Jack Simth |
Okay, so the Dreamer Mystic Connection: Sixth level ability:
Dream Manifestation (Su) - 6th Level
You can spend 1 Resolve Point as a full action to pull a concept or image from dreamspace and manifest it in the physical realm. This ability reproduces the effects of a spell of up to the highest level you can cast and can come from any spell list. You control the appearance of the dream manifestation.
Is that as good as it sounds, or am I missing something?
It's Su, so the DC is higher than for spells.
It has it's own activation time, so the casting time of the original spell isn't relevant.
It has it's own cost, so the cost of the base spell isn't relevant.
Is it just me, or is this ridiculously good?
Taja the Barbarian |
I expect most things don't get playtested. It's not the first time we've had a ridiculously powerful option slip through.
This connection is actually from the middle adventure of an AP, so it probably didn't get the same level of testing as it would have in a non-adventure supplement: Playtesting the adventure wouldn't necessarily involve testing the new Mystic Connection that presumably wasn't actually available at character creation.
Jack Simth |
The level 18 ability is kind of absurdly OP as a tool of assassination, too. Teleport to target sleeping person, anywhere in the universe, as long as you're reasonably familiar with them. 9 to 10 minutes later, you're gone without a trace. Like, you do have to achieve familiarity, but....
Yes, but that’s at 18th. What percentage of games hit 18th, vs. the percentage that hit 6th?
Metaphysician |
I mean, its trading resolve points for spells, but with the same limits on spell power as any you'd otherwise have. Its a powerful ability, sure, but I'm not sure I'd call it 'broken'. Not when you are trading survivability with each usage. Note that it also requires a full action, so its significantly less useful in combat than your average normal spellcasting.
John Mangrum |
Does Starfinder ever do that thing where a given spell is of different spell levels depending on which list it's on? That would be even more of a reason.

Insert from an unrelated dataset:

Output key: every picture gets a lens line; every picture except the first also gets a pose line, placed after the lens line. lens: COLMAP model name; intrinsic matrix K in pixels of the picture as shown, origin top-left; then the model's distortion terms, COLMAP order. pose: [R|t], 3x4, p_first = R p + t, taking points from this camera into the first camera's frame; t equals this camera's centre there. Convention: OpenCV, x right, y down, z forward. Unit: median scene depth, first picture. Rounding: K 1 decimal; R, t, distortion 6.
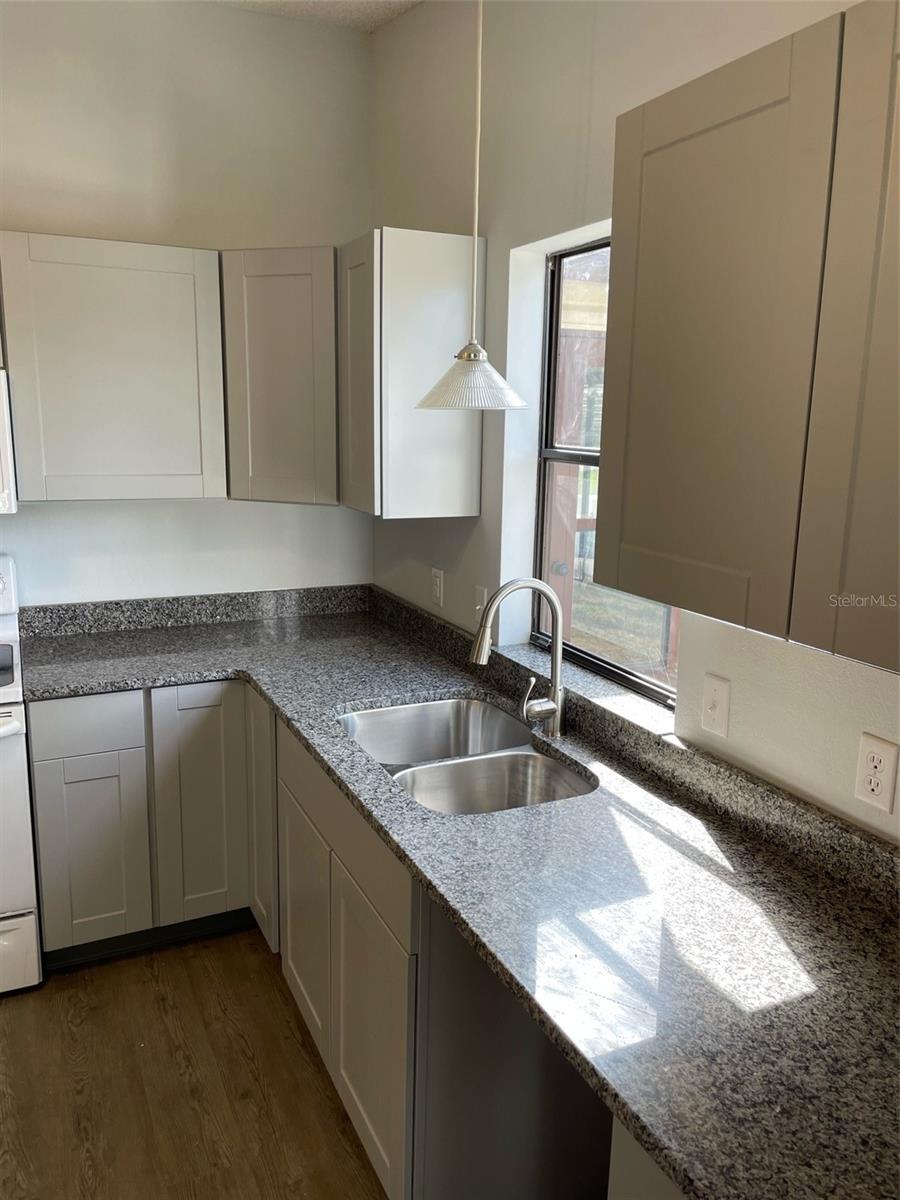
lens RADIAL K [[929.5, 0, 450.0], [0, 929.5, 600.0], [0, 0, 1]] dist [0.004273, 0.000999]
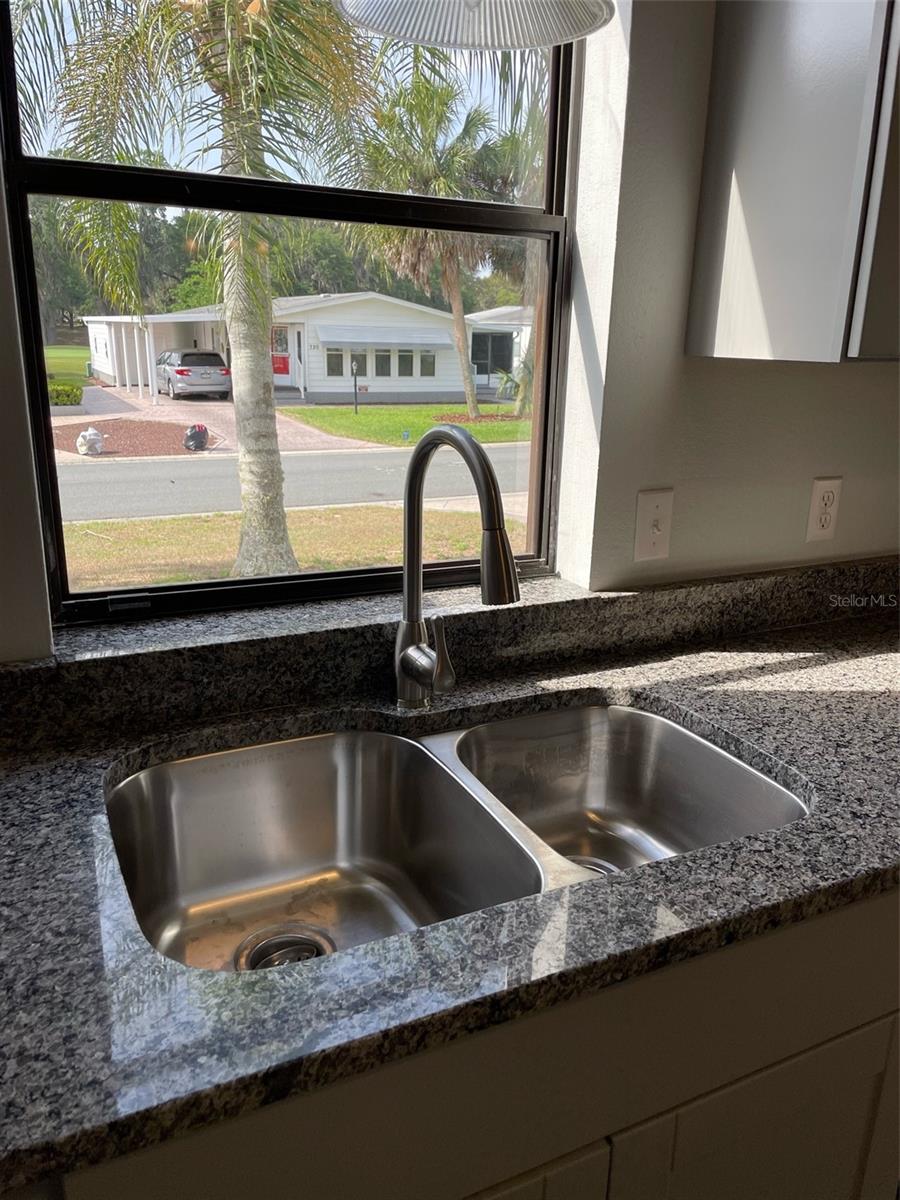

Technically there's nothing preventing it, but no, Starfinder has not done that.
Jack Simth |
I mean, its trading resolve points for spells, but with the same limits on spell power as any you'd otherwise have. Its a powerful ability, sure, but I'm not sure I'd call it 'broken'. Not when you are trading survivability with each usage. Note that it also requires a full action, so its significantly less useful in combat than your average normal spellcasting.
You have sharply limited spells known (e.g., at 7th, a mystic knows just two third level spells): This removes that cap, and lets them come from any list as well. Any situational spell that you wouldn't learn normally? It's available immediately. So, say, Starlit Span is right there if you need it.
If there's a level-appropriate spell that solves the problem, you can solve the problem. And there are a LOT of spells. This is a VERY LARGE flexibility increase. Like... the capstone ability to cast Miracle doesn't mean anything to a Dreamer, because you've been able to do everythingthat gets you since 16th, and more often to boot.
You have limited slots per day. A seventh level Mystic generally has just three third level spell slots (two base, one bonus).. but generally six+ resolve points... and it takes ten minutes to use them for stamina repair. So if you cast one spell of your highest level each fight, and restore Samina after each fight, you go from being able to handle three encounters at 7th to being able to handle four or five... and this gets progressively more true at higher levels, as Resolve goes up basically linearly while your highest level slots per day reset every few levels: A tenth level Mystic gets just three-ish 4th level spell slots... and probably 9+ Resolve Points. A 16th level Mystic gets probably three 6th level spell slots... and probably 14+ resolve points.
No, it's not a power thing, for the most part. It is flexibility and endurance. And it is a LOT of it.